Barrie Miller demonstrates plank pike taps at Women's Fitness Co. in Medford. Julia Moore photos

Here comes the sun, and a sleek waistline and sculpted abdominals can make your new summer wardrobe look spectacular.

Do this workout on three or four nonconsecutive days per week. Of course, eating a healthful diet will be a huge help in getting the results you're looking for. So hang that new bikini on the closet door and use it as an incentive to sweat a little.

Plank pike taps

1. Start in plank position with forearms on the floor, feet hip-width apart. Keep abs tight so your body forms a straight line from head to toe.

2. Pike hips up higher than shoulders as you lift your right foot off the floor and tap it by your left.

3. Step right foot back to starting position and lower hips back to plank (don't allow them to sag below shoulders). That's one repetition. Repeat 20 times, alternating legs each time.

Squat and crunch

1. Stand with feet hip-width apart, hands clasped behind your head.

2. Lower into a squat.

3. As you stand up out of it, bend and lift the left knee across to the right shoulder and rotate torso so right shoulder moves in toward lifted knee (keeping elbows open to the sides as you twist).

4. Lower left foot down to starting position and repeat on the other side. That's one repetition. Repeat 20 times, changing legs each time.


1. Lie on your back with legs extended and together, toes pointed, arms in close by your sides.

2. Holding abs in tight, sit up, lifting legs off the ground and reaching arms toward your toes in a V position

3. Hold for one count and then slowly lower all the way back to the floor. That's one repetition. Do 20 reps.
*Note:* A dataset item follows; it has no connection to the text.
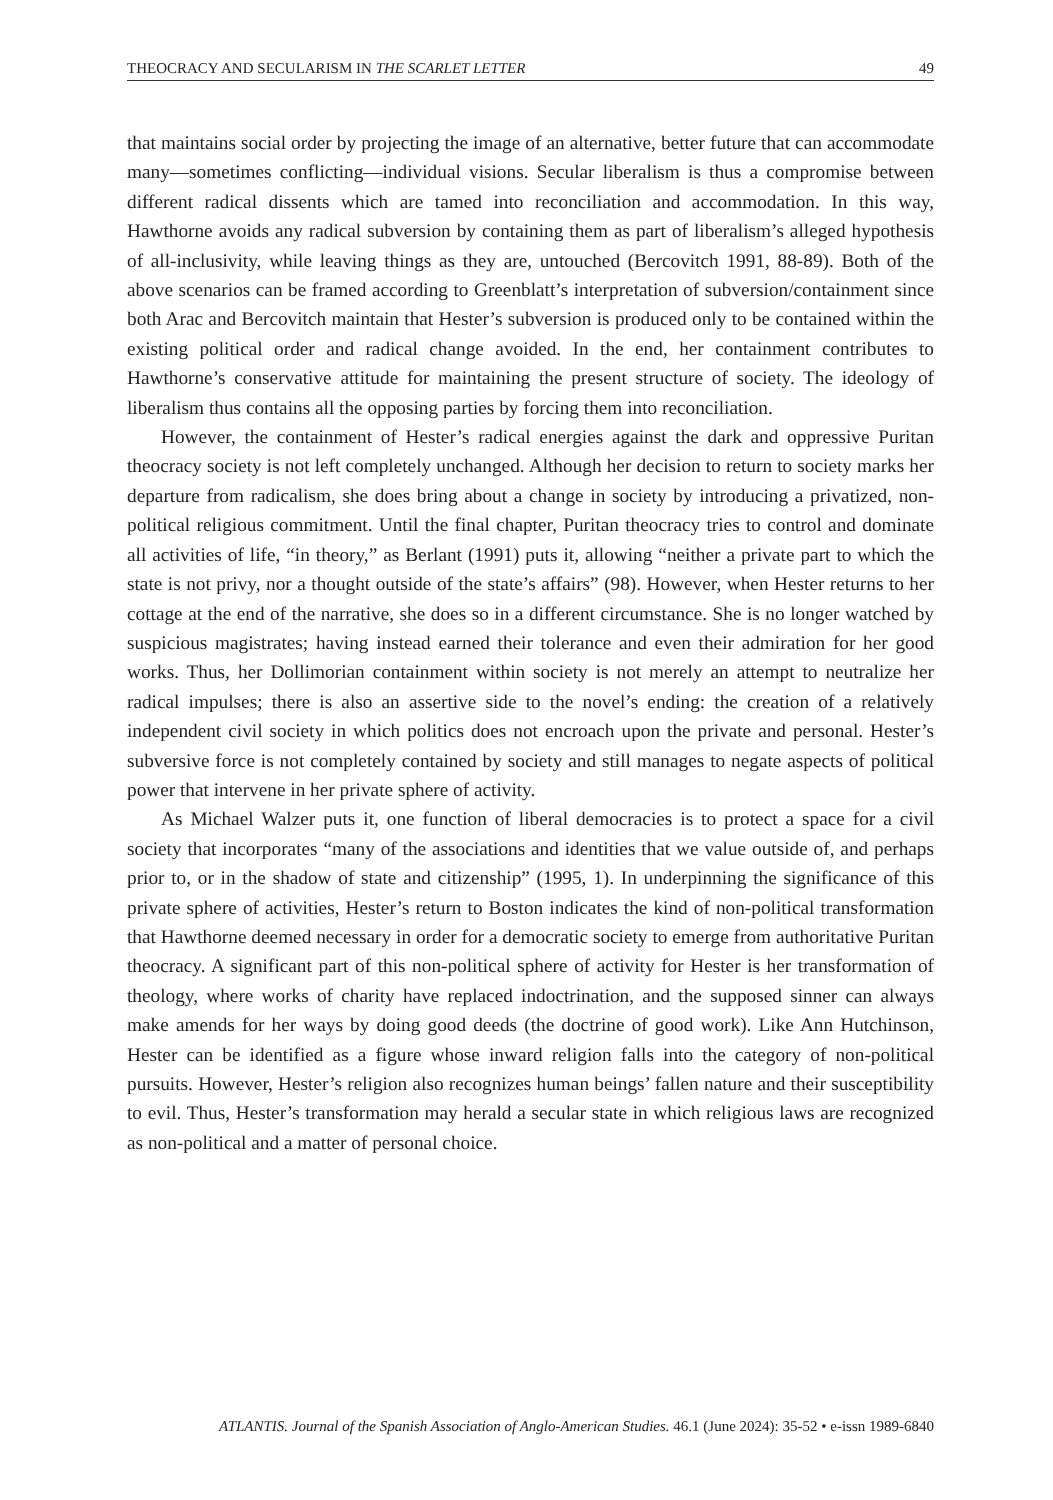THEOCRACY AND SECULARISM IN THE SCARLET LETTER 49
that maintains social order by projecting the image of an alternative, better future that can accommodate many—sometimes conflicting—individual visions. Secular liberalism is thus a compromise between different radical dissents which are tamed into reconciliation and accommodation. In this way, Hawthorne avoids any radical subversion by containing them as part of liberalism’s alleged hypothesis of all-inclusivity, while leaving things as they are, untouched (Bercovitch 1991, 88-89). Both of the above scenarios can be framed according to Greenblatt’s interpretation of subversion/containment since both Arac and Bercovitch maintain that Hester’s subversion is produced only to be contained within the existing political order and radical change avoided. In the end, her containment contributes to Hawthorne’s conservative attitude for maintaining the present structure of society. The ideology of liberalism thus contains all the opposing parties by forcing them into reconciliation.
However, the containment of Hester’s radical energies against the dark and oppressive Puritan theocracy society is not left completely unchanged. Although her decision to return to society marks her departure from radicalism, she does bring about a change in society by introducing a privatized, non-political religious commitment. Until the final chapter, Puritan theocracy tries to control and dominate all activities of life, “in theory,” as Berlant (1991) puts it, allowing “neither a private part to which the state is not privy, nor a thought outside of the state’s affairs” (98). However, when Hester returns to her cottage at the end of the narrative, she does so in a different circumstance. She is no longer watched by suspicious magistrates; having instead earned their tolerance and even their admiration for her good works. Thus, her Dollimorian containment within society is not merely an attempt to neutralize her radical impulses; there is also an assertive side to the novel’s ending: the creation of a relatively independent civil society in which politics does not encroach upon the private and personal. Hester’s subversive force is not completely contained by society and still manages to negate aspects of political power that intervene in her private sphere of activity.
As Michael Walzer puts it, one function of liberal democracies is to protect a space for a civil society that incorporates “many of the associations and identities that we value outside of, and perhaps prior to, or in the shadow of state and citizenship” (1995, 1). In underpinning the significance of this private sphere of activities, Hester’s return to Boston indicates the kind of non-political transformation that Hawthorne deemed necessary in order for a democratic society to emerge from authoritative Puritan theocracy. A significant part of this non-political sphere of activity for Hester is her transformation of theology, where works of charity have replaced indoctrination, and the supposed sinner can always make amends for her ways by doing good deeds (the doctrine of good work). Like Ann Hutchinson, Hester can be identified as a figure whose inward religion falls into the category of non-political pursuits. However, Hester’s religion also recognizes human beings’ fallen nature and their susceptibility to evil. Thus, Hester’s transformation may herald a secular state in which religious laws are recognized as non-political and a matter of personal choice.
ATLANTIS. Journal of the Spanish Association of Anglo-American Studies. 46.1 (June 2024): 35-52 • e-issn 1989-6840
If you need to at first, bend the knees to make it easier.

Mountain climbers

1. Assume a pushup position with your arms straight and body in a straight line from head to ankles. Without changing posture of your lower back, raise right knee toward your chest.

2. Pause, return to starting position and repeat with the left leg. That's one repetition. Alternate until you've completed 10 reps.


1. Lie on your back with both knees bent in toward the chest, hands clasped behind your head.

2. Lift upper back and head off the floor and legs into a 90-degree angle, knees together, feet flexed.

3. Turn left shoulder to the right, opening elbows to the side and turning chest and torso to the right (pelvis should stay square and centered on the mat).

4. Hold the twist and then extend legs straight out over the mat as low as you can without arching your back (if you feel this in the lower back, don't extend legs as low).

5. Bend knees back in, holding the twist through the upper body. That's one repetition. Repeat 20 times on one side, 20 times on the other.